Table 2 Partial estimated value of system parameters and fractional order (L = 5)

Fig. 7

The actual output and estimated output of the system \((L = 5)\)

Fig. 8

Estimated value of system fractional order

Fig. 9

System output estimation error

5.2 Example of a flexible manipulator

In order to further show the effectiveness of the proposed method, this paper also applies the proposed method to a flexible robotic arm system. The system consists of a flexible arm mounted on a motor. The input is the reaction torque of the structure on the ground, and the output is the acceleration of the flexible arm. The benchmark data set of the flexible manipulator obtained by DAISY database [28] (system identification database) is further verified. The measured data set contains 1024 input and output samples as shown in Figs. 10, 11. The noise signal is an independent random signal with zero mean and variance \(\sigma^{{2}} { = 0}{\text{.01}}\), and Fig. 12 shows the noise signal with 1024 sampling times.

Fig. 10

System input signal

Fig. 11

The actual output signal of the system

Fig. 12

System noise signal

In the research, select the multi-innovation length \(L = 1,3,5\). Figure 13 is the objective functions of different multiple innovations. Through comparison and analysis, it can be seen that multiple innovations have more advantages than single innovations. Obviously, as the length of multiple innovations increases, the objective function \(J\) gradually decreases. The recognition accuracy is significantly improved. Using self-organizing learning fuzzy clustering method, the number of system rules is 5, so the system parameter vector to be estimated is \({{\varvec{\uptheta}}}{ = [}{\mathbf{a}}{,}{\mathbf{b}}{,}w_{2} {\mathbf{b}}, \cdots ,w_{5} {\mathbf{b}}{]}^{{\text{T}}} \in {\mathbb{R}}^{n}\), and the system parameter estimated value is shown in Tables 3, 4. (Note: The specific value is calculated by Eq. (41), for example: \(\hat{w}_{2} = (\frac{{w_{2} b_{1} }}{{b_{1} }} + \frac{{w_{2} b_{2} }}{{b_{2} }})/2\)). Figure 14 shows the comparison result between the output of the identification model and the actual output of the system when the multi-innovation length \(L = 5\), and it is partially enlarged; Fig. 15 is the system fractional order estimation curve, which finally converges to \(\alpha { = 0}{\text{.742542}}\); Fig. 16 is the system output estimation error curve. Through analysis and comparison, the output of the system identification model and the actual output of the system have a good fitting effect and basically coincide.

Fig. 13

Objective function \(J\) under different innovation lengths \((L = 1,3,5)\)

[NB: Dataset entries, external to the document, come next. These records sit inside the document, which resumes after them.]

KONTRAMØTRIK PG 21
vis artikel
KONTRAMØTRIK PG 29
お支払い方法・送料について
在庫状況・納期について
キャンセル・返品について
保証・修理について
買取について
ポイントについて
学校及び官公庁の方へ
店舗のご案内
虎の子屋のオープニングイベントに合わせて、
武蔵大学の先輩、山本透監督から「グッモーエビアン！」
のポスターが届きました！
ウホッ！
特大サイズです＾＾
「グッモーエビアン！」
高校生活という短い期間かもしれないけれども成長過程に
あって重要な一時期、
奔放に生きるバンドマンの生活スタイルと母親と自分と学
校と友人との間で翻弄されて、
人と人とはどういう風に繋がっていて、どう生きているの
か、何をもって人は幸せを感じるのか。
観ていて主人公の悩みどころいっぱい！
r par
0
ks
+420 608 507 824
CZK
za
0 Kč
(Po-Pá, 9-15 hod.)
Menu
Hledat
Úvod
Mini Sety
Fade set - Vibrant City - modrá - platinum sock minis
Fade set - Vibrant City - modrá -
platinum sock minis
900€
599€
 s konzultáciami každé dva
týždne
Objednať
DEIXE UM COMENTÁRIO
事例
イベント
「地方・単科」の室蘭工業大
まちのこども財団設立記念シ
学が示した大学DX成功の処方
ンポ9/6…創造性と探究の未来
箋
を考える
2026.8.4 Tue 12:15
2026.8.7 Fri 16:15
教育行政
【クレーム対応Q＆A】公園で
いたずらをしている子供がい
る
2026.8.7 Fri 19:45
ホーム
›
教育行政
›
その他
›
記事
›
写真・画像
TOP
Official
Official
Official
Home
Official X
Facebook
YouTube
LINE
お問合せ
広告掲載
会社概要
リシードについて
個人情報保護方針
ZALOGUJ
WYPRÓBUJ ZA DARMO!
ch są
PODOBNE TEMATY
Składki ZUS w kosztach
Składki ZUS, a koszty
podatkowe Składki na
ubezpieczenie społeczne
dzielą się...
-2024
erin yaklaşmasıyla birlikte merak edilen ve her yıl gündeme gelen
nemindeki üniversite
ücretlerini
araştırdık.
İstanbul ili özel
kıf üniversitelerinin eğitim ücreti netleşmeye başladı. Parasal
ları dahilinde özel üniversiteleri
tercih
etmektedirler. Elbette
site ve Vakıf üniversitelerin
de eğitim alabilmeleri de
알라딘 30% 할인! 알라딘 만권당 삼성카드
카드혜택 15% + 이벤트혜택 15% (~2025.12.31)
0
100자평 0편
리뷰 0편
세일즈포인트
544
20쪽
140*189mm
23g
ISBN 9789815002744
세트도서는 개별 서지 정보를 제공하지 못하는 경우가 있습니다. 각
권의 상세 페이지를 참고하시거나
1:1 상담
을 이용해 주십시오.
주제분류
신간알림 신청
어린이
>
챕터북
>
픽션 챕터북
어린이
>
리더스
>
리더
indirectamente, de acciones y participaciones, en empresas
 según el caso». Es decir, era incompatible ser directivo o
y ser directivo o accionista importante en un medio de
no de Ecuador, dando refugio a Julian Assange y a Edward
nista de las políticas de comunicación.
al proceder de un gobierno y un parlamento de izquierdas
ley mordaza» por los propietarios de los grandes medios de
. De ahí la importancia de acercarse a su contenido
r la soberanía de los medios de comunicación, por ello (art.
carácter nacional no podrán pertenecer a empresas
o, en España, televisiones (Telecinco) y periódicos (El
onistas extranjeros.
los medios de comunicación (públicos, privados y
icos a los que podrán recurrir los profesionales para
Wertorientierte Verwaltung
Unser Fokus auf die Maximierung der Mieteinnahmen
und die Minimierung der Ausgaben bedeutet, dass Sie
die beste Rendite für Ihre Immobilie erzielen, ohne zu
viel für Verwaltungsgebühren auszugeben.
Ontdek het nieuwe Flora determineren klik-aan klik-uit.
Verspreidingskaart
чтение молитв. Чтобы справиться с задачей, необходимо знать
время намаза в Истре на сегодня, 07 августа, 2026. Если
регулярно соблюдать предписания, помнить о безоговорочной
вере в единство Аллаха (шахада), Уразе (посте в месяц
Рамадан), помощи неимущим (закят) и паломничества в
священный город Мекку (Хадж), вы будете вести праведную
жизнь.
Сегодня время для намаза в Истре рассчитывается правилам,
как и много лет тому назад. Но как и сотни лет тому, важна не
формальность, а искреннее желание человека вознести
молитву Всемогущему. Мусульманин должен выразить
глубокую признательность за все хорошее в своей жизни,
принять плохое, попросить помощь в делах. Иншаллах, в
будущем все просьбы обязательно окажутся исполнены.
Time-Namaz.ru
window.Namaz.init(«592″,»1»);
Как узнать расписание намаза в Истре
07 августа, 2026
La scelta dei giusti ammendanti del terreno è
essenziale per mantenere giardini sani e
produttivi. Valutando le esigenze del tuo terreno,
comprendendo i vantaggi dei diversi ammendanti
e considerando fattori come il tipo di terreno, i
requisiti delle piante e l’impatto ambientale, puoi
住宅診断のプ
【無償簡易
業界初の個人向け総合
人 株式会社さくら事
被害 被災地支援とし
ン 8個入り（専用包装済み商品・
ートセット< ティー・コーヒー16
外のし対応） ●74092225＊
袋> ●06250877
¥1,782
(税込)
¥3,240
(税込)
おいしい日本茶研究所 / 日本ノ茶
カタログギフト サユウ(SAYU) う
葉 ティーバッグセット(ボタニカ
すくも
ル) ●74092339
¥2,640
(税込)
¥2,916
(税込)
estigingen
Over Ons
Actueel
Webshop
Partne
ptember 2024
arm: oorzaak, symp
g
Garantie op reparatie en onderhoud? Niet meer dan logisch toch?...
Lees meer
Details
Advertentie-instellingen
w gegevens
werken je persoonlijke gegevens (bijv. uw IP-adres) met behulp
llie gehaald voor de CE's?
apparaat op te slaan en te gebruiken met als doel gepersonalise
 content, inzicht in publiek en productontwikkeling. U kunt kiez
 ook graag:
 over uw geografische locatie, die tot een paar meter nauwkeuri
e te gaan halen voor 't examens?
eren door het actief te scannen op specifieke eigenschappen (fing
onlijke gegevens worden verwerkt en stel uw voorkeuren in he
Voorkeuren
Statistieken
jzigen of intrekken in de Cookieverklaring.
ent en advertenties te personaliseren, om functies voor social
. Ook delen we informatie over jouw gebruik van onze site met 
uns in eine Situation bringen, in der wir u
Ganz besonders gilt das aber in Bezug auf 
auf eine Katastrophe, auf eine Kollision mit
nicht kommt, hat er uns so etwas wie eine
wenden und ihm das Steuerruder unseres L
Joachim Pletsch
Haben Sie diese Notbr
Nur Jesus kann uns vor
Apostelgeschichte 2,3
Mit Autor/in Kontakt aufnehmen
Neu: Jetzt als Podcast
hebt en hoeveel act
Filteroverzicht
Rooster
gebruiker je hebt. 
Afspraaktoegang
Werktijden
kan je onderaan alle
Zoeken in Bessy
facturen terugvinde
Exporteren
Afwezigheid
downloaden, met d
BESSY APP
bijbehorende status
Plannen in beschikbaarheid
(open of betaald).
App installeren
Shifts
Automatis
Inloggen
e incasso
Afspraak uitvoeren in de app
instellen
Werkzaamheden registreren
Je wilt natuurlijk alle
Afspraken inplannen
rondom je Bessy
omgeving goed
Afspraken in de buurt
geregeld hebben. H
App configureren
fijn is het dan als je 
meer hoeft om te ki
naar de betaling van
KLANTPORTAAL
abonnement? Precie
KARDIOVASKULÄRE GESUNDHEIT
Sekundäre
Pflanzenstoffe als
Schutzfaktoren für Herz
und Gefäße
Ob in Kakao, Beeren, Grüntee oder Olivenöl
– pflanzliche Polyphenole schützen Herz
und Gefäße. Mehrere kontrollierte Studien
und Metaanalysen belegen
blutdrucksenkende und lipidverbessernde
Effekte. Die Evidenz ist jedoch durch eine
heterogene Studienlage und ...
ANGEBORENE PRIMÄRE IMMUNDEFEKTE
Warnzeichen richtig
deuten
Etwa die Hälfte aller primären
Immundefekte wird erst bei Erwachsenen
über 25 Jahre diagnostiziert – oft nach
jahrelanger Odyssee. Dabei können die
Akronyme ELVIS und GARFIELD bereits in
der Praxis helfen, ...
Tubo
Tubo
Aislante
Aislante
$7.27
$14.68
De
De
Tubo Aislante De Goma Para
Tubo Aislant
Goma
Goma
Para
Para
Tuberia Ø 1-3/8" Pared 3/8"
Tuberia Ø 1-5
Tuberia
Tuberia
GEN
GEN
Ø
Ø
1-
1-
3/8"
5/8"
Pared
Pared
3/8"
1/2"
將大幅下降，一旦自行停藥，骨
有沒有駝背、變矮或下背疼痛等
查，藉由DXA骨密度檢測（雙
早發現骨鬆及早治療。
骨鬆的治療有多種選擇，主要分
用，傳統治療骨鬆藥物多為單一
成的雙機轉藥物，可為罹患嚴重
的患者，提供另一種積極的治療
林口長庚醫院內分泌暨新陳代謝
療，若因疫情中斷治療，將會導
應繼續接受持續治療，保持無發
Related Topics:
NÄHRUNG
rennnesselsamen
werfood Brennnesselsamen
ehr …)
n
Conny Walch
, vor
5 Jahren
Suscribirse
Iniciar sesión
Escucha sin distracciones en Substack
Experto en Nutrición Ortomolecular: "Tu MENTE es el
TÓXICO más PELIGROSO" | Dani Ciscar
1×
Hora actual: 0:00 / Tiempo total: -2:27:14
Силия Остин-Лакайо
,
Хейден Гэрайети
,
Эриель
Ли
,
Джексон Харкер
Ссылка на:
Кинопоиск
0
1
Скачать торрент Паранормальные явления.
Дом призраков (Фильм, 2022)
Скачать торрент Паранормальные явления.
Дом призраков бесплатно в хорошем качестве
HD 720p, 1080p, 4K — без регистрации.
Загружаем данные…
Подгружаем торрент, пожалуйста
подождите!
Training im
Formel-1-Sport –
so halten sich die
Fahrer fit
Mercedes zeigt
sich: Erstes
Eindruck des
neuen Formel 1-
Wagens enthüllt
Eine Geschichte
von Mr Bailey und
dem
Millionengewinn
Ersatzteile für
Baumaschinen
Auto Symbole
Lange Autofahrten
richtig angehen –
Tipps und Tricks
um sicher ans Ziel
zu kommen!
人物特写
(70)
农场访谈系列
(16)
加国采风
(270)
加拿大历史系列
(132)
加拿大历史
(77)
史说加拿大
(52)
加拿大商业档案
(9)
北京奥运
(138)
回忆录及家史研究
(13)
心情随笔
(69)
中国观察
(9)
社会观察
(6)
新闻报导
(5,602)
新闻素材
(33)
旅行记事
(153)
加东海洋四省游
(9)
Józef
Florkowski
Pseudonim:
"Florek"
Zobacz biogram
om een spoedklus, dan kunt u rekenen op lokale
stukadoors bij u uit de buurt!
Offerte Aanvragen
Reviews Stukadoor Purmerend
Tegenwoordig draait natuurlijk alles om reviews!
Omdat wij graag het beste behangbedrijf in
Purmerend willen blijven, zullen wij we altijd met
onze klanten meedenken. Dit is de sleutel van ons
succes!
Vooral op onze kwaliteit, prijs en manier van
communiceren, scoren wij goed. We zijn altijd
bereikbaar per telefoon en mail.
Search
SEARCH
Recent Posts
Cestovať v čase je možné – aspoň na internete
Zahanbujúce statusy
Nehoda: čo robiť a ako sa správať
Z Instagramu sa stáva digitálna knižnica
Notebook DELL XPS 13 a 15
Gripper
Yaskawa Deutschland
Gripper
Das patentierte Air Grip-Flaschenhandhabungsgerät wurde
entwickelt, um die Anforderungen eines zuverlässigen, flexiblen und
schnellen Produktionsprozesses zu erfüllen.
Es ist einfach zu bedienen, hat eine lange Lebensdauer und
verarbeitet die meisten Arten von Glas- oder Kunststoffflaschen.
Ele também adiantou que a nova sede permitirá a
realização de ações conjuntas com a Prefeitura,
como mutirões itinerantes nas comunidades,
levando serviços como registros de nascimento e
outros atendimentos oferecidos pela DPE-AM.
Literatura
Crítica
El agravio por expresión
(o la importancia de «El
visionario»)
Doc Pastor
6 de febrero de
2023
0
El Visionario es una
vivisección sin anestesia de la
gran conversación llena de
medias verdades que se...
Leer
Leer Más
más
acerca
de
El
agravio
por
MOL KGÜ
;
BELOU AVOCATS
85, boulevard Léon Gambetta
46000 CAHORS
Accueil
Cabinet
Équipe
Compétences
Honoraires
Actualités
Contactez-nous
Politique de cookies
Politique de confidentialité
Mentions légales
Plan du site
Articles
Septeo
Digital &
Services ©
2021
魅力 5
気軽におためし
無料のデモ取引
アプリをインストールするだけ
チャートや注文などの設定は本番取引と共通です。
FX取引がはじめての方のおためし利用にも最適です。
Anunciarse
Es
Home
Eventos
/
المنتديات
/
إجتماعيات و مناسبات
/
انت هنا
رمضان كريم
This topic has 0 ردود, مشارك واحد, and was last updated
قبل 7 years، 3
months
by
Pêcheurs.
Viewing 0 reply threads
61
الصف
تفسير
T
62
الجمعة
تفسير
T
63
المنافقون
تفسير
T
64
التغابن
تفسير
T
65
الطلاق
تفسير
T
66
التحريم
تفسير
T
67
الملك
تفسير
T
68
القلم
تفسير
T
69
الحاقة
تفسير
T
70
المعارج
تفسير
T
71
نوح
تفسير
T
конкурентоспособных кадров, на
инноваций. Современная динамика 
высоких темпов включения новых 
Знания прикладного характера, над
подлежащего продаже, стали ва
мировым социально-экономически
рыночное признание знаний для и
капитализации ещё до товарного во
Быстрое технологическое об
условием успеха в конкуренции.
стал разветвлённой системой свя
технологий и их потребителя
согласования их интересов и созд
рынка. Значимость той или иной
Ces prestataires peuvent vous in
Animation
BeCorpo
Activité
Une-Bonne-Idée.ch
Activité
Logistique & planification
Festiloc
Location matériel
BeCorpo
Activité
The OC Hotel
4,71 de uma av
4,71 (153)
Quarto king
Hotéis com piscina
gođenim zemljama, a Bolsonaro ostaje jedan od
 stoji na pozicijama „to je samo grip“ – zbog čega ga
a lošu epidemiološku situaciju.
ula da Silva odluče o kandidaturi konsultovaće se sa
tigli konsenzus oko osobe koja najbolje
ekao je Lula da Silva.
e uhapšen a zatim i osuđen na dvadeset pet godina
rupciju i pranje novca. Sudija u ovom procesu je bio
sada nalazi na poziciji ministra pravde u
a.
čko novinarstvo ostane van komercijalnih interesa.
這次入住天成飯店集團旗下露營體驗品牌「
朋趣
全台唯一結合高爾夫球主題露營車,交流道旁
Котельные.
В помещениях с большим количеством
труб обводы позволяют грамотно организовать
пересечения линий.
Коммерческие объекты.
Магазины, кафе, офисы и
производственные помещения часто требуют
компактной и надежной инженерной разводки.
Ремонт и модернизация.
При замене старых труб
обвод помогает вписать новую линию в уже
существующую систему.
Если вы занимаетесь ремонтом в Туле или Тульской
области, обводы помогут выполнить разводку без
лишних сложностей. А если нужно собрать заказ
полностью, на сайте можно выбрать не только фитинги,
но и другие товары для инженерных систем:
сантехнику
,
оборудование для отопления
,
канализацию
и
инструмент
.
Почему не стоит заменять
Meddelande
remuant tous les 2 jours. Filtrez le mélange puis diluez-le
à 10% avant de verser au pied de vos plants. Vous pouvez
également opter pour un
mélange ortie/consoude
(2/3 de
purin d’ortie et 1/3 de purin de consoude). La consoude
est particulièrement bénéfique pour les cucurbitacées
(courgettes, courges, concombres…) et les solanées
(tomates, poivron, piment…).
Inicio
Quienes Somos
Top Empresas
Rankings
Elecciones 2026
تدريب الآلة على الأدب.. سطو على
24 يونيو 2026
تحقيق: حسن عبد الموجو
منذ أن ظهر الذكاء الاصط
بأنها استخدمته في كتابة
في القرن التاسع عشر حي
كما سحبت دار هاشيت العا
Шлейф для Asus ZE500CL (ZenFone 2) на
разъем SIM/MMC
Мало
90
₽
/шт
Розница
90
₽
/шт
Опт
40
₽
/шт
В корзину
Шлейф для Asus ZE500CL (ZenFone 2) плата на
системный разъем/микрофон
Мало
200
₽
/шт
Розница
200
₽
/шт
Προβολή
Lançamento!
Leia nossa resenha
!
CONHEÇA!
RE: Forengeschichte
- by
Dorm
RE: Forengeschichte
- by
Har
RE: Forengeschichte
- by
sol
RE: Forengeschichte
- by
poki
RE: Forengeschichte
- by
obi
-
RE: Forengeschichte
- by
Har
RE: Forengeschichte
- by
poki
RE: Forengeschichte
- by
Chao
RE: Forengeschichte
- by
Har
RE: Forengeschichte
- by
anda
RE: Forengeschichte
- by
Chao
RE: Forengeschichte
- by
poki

Table 3 Estimated value of system parameters and fractional order \((L = 5)\)

Table 4 Partial estimated value of system parameters and fractional order \((L = 5)\)

Fig. 14

The actual output and estimated output of the system \((L = 5)\)

Fig. 15

Estimated value of system fractional order

Fig. 16

System output estimation error

In order to show the effectiveness of the proposed method, the method in this paper is also compared with the single innovation L-M algorithm proposed in the reference [8]. Figure 17 shows the objective function \(J\) curve between the method in this paper (L = 5) and the reference method. Through comparative analysis and comparison, it is obvious that the method in this paper has small errors and high identification accuracy.

Fig. 17

Objective function \(J\) under different methods

6 Conclusion

Aiming at the difficulty in identifying fractional order Hammerstein nonlinear systems, a MILM hybrid identification method based on neuro-fuzzy principle is proposed. The static nonlinear module of the Hammerstein model is fitted by neuro-fuzzy, the self-learning clustering algorithm determines the antecedent parameters and the number of rules of the neuro-fuzzy network model, and the multi-innovation Levenberg–Marquardt algorithm is designed to estimate the system parameters and the fractional order of the system. Through simulation verification, proper use of multiple innovations in the algorithm can improve the identification accuracy. But for the self-learning method, the selection of similarity is empirical, and this will also become our research focus in the future. The modeling research of multi-input multi-output fractional order nonlinear systems is still a challenging topic, which is also the research direction of researchers in the future.